= Records shown =
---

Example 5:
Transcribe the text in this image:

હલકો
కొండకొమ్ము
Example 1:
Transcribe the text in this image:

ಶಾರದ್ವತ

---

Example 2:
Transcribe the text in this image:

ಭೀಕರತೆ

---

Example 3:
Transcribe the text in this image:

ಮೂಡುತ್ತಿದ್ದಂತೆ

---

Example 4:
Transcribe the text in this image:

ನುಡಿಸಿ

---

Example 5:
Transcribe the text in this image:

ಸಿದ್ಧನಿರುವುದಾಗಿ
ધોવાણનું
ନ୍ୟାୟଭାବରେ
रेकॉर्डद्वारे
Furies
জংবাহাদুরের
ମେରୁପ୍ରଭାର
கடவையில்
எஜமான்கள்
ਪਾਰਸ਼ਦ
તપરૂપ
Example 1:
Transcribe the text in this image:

= What you are asked to do =
An exact repeat of all the records is required.

= Response area =
---

Example 5:
Transcribe the text in this image:

હલકો
కొండకొమ్ము
Example 1:
Transcribe the text in this image:

ಶಾರದ್ವತ

---

Example 2:
Transcribe the text in this image:

ಭೀಕರತೆ

---

Example 3:
Transcribe the text in this image:

ಮೂಡುತ್ತಿದ್ದಂತೆ

---

Example 4:
Transcribe the text in this image:

ನುಡಿಸಿ

---

Example 5:
Transcribe the text in this image:

ಸಿದ್ಧನಿರುವುದಾಗಿ
ધોવાણનું
ନ୍ୟାୟଭାବରେ
रेकॉर्डद्वारे
Furies
জংবাহাদুরের
ମେରୁପ୍ରଭାର
கடவையில்
எஜமான்கள்
ਪਾਰਸ਼ਦ
તપરૂપ
Example 1:
Transcribe the text in this image:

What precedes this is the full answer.